> [What is required] Once the pictures are set aside, output all the records exactly.
== Data supplied ==
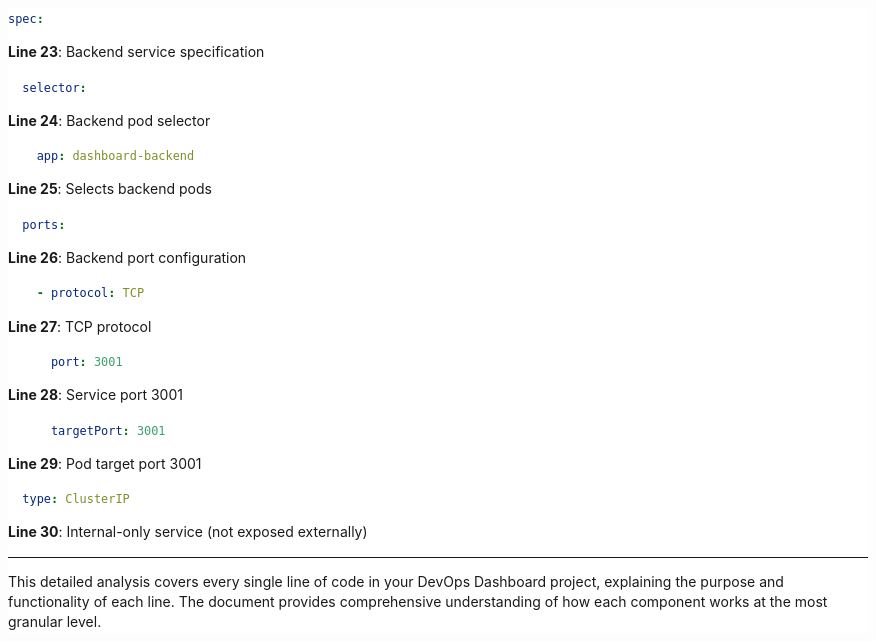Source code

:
 ```yaml
spec:
```
**Line 23**: Backend service specification

```yaml
  selector:
```
**Line 24**: Backend pod selector

```yaml
    app: dashboard-backend
```
**Line 25**: Selects backend pods

```yaml
  ports:
```
**Line 26**: Backend port configuration

```yaml
    - protocol: TCP
```
**Line 27**: TCP protocol

```yaml
      port: 3001
```
**Line 28**: Service port 3001

```yaml
      targetPort: 3001
```
**Line 29**: Pod target port 3001

```yaml
  type: ClusterIP
```
**Line 30**: Internal-only service (not exposed externally)

---

This detailed analysis covers every single line of code in your DevOps Dashboard project, explaining the purpose and functionality of each line. The document provides comprehensive understanding of how each component works at the most granular level.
===
> [Answer to this task]
Source code

:
 ```yaml
spec:
```
**Line 23**: Backend service specification

```yaml
  selector:
```
**Line 24**: Backend pod selector

```yaml
    app: dashboard-backend
```
**Line 25**: Selects backend pods

```yaml
  ports:
```
**Line 26**: Backend port configuration

```yaml
    - protocol: TCP
```
**Line 27**: TCP protocol

```yaml
      port: 3001
```
**Line 28**: Service port 3001

```yaml
      targetPort: 3001
```
**Line 29**: Pod target port 3001

```yaml
  type: ClusterIP
```
**Line 30**: Internal-only service (not exposed externally)

---

This detailed analysis covers every single line of code in your DevOps Dashboard project, explaining the purpose and functionality of each line. The document provides comprehensive understanding of how each component works at the most granular level.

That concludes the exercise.